Tiga Puluh Hari yang Berbeda (Part 1)

Anak-anak KKN Pancawangi Januari 2015
KKN (Kuliah Kerja Nyata) menjadi lembaran baru, pembuka kisah ditahun 2015. KKN merupakan hal yang sangat menyeramkan untuk didengar dan tak sanggup untuk dibayangkan. Andai KKN tidak wajib, saya tidak akan pernah memilihnya. Kalian harus tahu, saya akan tinggal sebulan bersama orang-orang yang baru ditemui dua kali. Bayangkan, hanya di KKN, bertemu dua kali dan langsung satu rumah dengan laki-laki bukan mahram. Entah bagaimana karakter, perangai mereka sehari-hari. Semua terlihat buram. Saya hanya bisa menerka-nerka mereka lewat wajah sekilas.
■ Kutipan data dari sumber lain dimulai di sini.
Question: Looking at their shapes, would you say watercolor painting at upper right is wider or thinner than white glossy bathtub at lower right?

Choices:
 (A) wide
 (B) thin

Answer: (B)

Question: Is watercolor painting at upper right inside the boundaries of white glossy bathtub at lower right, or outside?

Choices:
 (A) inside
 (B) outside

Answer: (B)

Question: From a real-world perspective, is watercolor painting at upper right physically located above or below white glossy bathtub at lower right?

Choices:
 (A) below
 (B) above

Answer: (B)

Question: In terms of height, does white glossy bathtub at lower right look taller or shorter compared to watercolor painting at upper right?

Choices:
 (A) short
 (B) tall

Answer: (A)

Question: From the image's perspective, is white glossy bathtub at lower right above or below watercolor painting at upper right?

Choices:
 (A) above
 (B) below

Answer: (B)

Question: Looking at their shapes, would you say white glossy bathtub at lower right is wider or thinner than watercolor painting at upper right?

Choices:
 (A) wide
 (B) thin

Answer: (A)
            Pancawangi, sebuah desa di Kecamatan Pancatengah Kabupaten Tasik Malaya yang saya pilih secara asal dengan perjuangan siang malam sebagai tempat KKN. Saya lihat di google map, letaknya lumayan jauh dengan kota Tasik Malaya. Benar saja, untuk pergi ke pusat kota membutuhkan waktu 3 jam dengan menggunakan bus. Ongkosnya pun tidak murah, 60.000 pulang pergi.
            7 Januari 2015, kebersamaan kami dimulai di bus 36. Bus kami diisi oleh Desa Pancawangi dan Pangliaran. Sama-sama Kecamatan Pancatengah. Bus menjauhi kampus UNPAD Jatinangor sekitar pukul 07.15. Tidak terlalu banyak sapa menyapa dengan bangku-bangku lain. Masih terasa hening, belum terasa bumbu-bumbu keakraban. Hingga matahari mulai merangkak, mulai terdengar kolaborasi para lelaki membelai-belai gitar dan suara khas yang mirip dengan Abdul and The Coffe Theory dengan karakter suara yang jazzy. Lumayan menghibur dan membuat waktu tak terasa.
            Jadi sesungguhnya mana yang jauh? Mars, Bekasi, Tasik, atau Pancawangi? Hingga ashar tiba, kami belum “touch down” Pancawangi. Apa seharusnya kami naik roket ke Pancawangi? Kami tersesat dan tak tahu arah jalan pulang. Mungkin bagian ini tidak terlalu penting dan tidak ingin saya bahas. Jalan menuju Desa Pancawangi berkelok-kelok dan naik turun. Banyak pemandangan yang tidak biasa yang sudah jarang ditemui di Kota Bandung, seperti pohon-pohon yang super tinggi –pohon kelapa dan banyak pohon jenis lainnya- dan pemandangan hijau sawah-sawah yang membentang luas. Terbayang tiba-tiba hewan buas seperti macan tiba-tiba melompat dari berbagai arah. Andaikata itu terjadi, saya akan segera makan biskuat agar bisa jadi macan. Jadi, saya tidak jadi mangsa. Terbesit juga pertanyaan, “Ya Allah, sebenarnya saya akan dibawa ke daerah seperti apa?” Sepanjang jalan seperti tidak ada tanda-tanda kehidupan. Entah di mana permukiman warga, yang ada paling hanya warung kecil tempat peristirahatan pengendara yang lelah mengemudi. Berulang kali saya berdo’a, berharap keselamatan. Sejauh ini, jalanan lumayan bagus dan sudah beraspal, hanya saja kurang lebar dan sisi-sisi jalan masih belum dipagari.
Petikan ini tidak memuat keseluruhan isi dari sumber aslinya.